[Items listed in a dataset]
------------------------------------------------------------

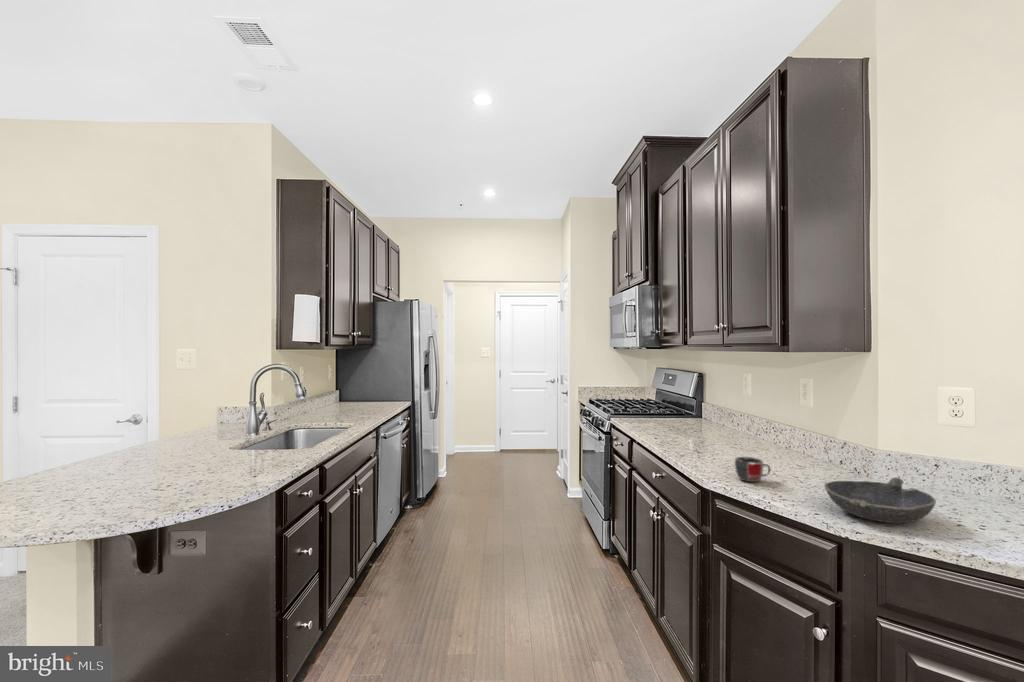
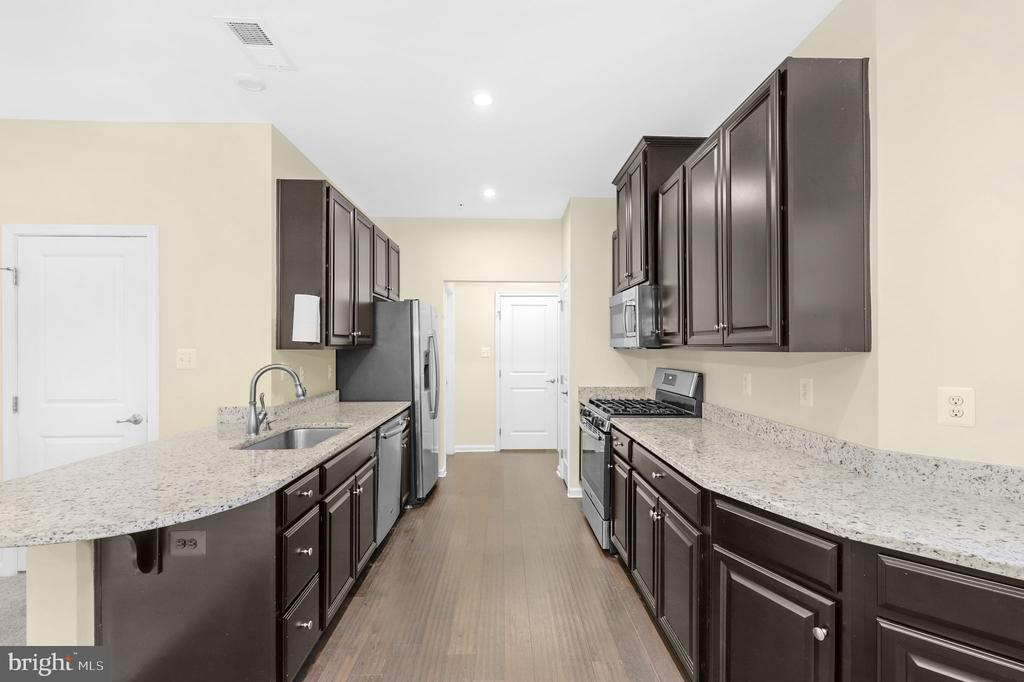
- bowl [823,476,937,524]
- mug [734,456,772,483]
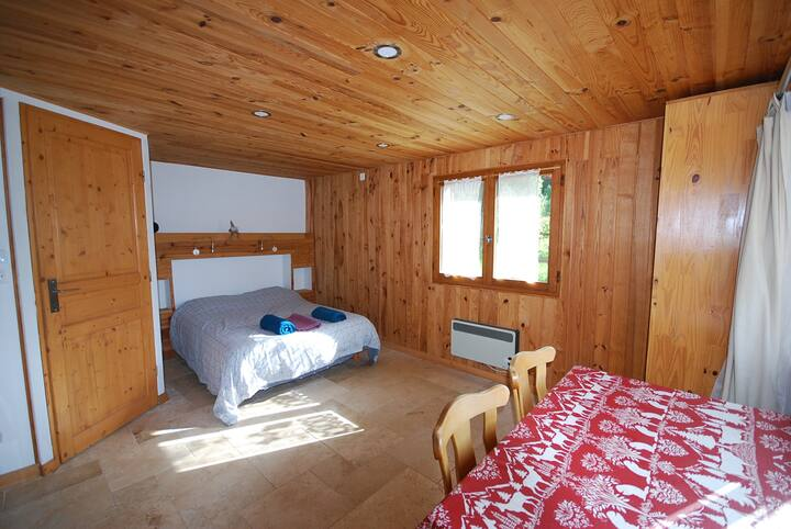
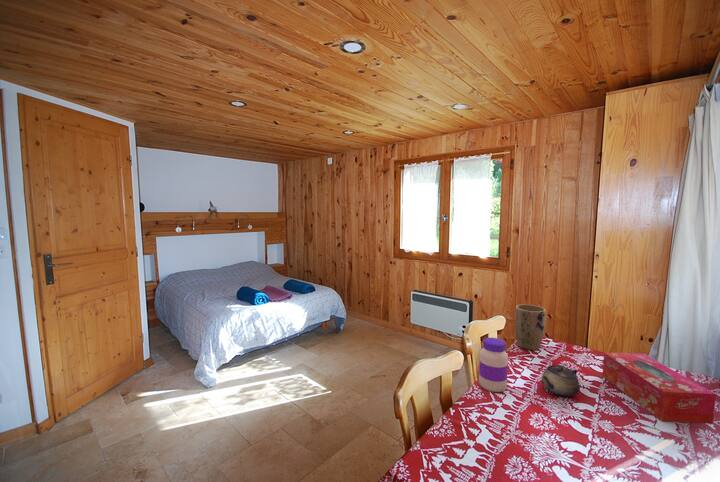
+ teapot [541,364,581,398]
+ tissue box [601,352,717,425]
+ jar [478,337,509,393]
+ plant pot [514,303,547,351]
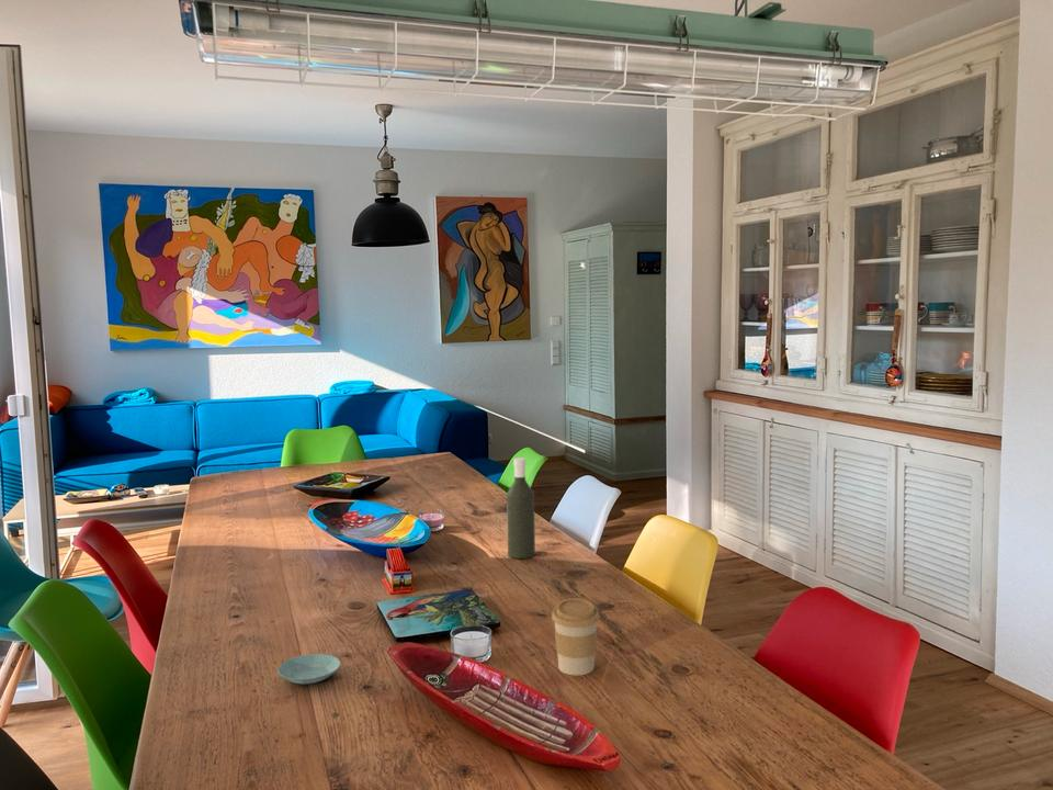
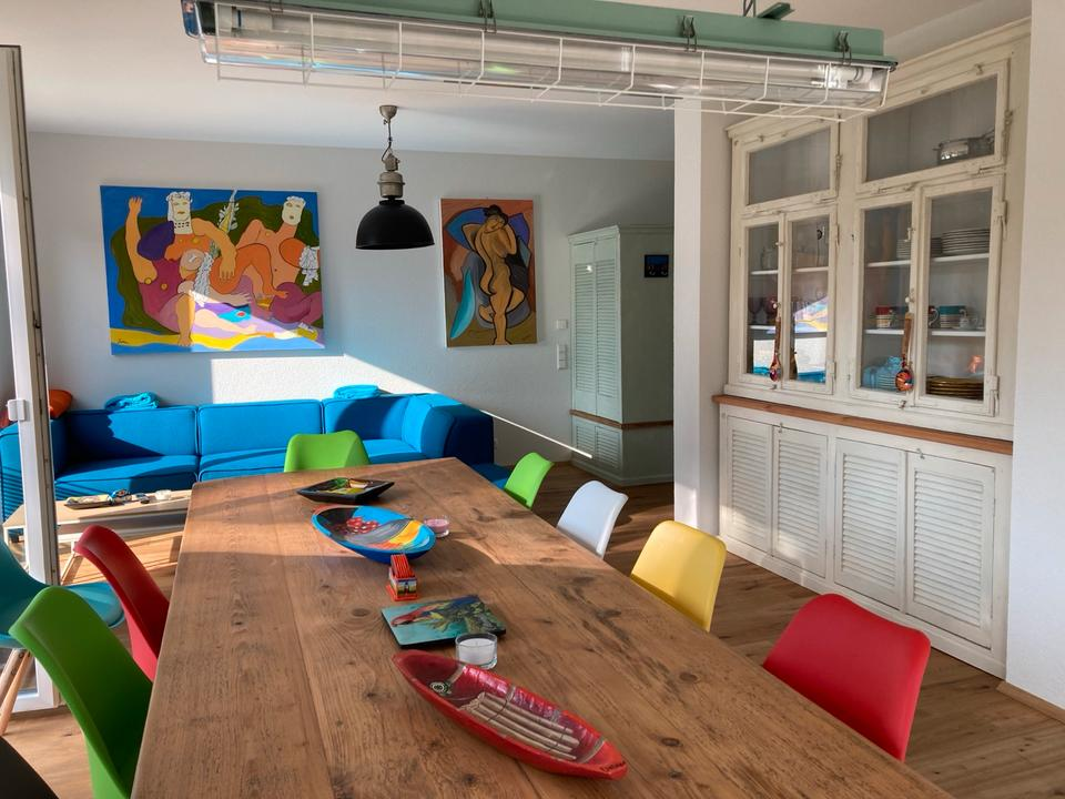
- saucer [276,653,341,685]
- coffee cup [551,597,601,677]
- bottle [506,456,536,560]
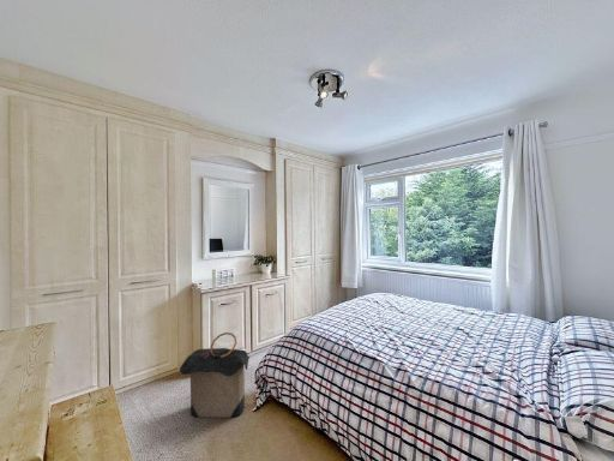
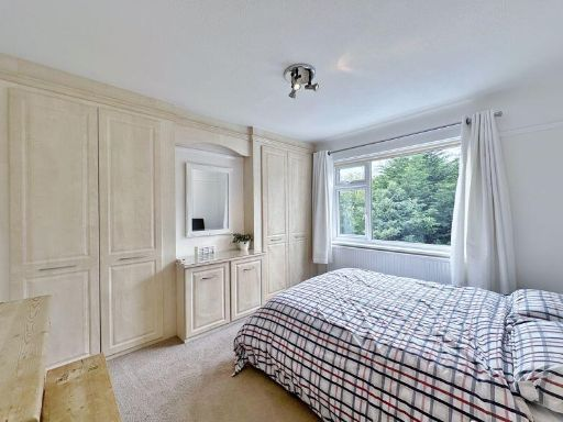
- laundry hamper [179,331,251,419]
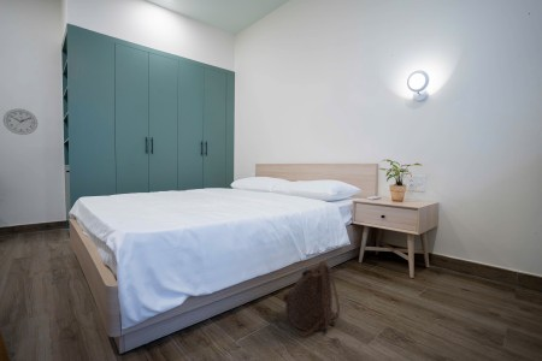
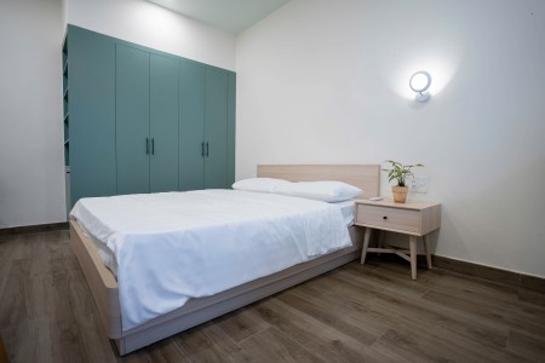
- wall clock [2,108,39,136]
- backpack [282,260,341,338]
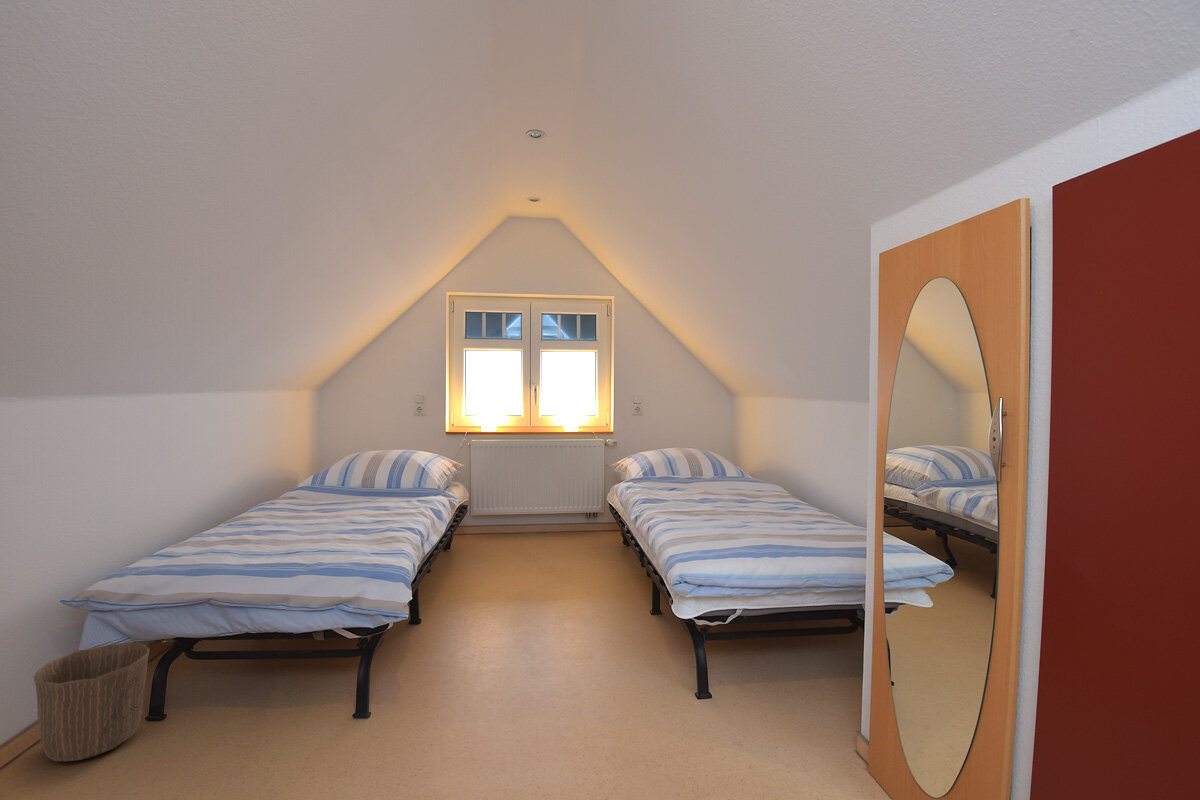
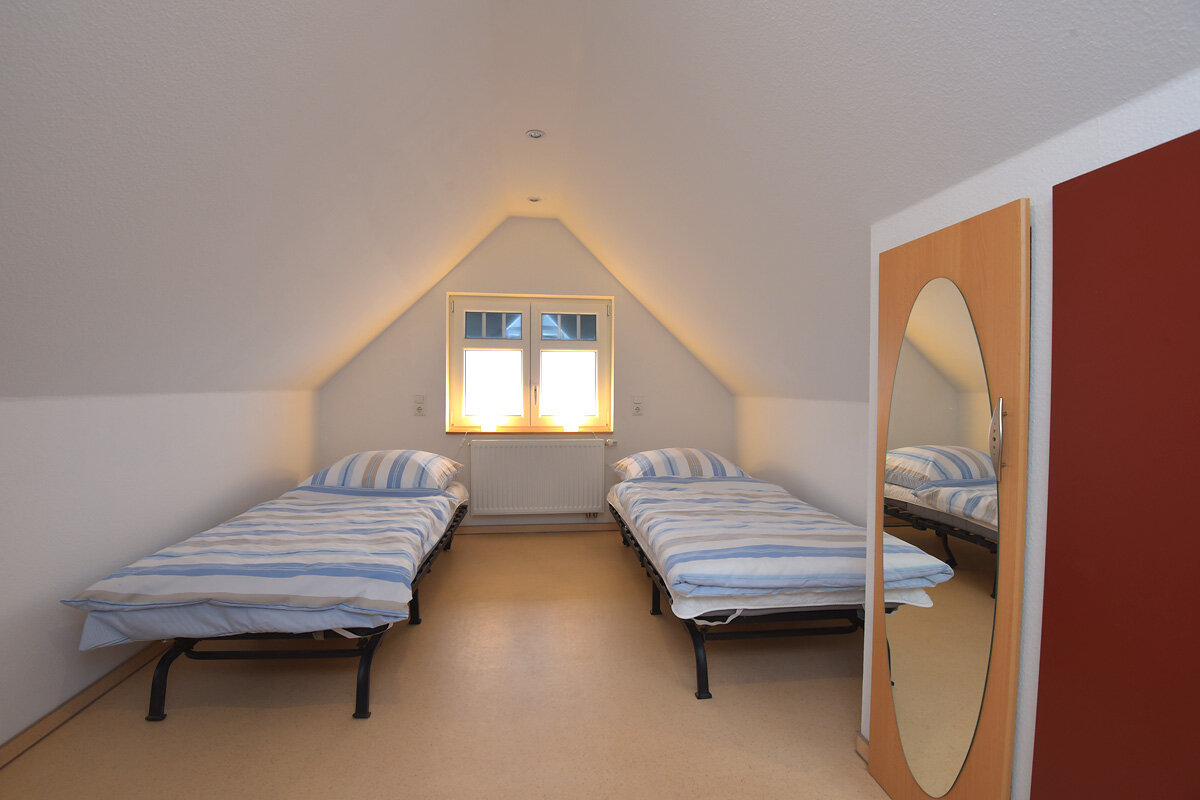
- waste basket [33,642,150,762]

------------------------------------------------------------

Your copy should hold only the lines from the line with "- laundry hamper [179,331,251,419]" through the end of the data above, both ends included, transcribed exactly and without pictures.

- laundry hamper [179,331,251,419]
- wall clock [2,108,39,136]
- backpack [282,260,341,338]
- waste basket [33,642,150,762]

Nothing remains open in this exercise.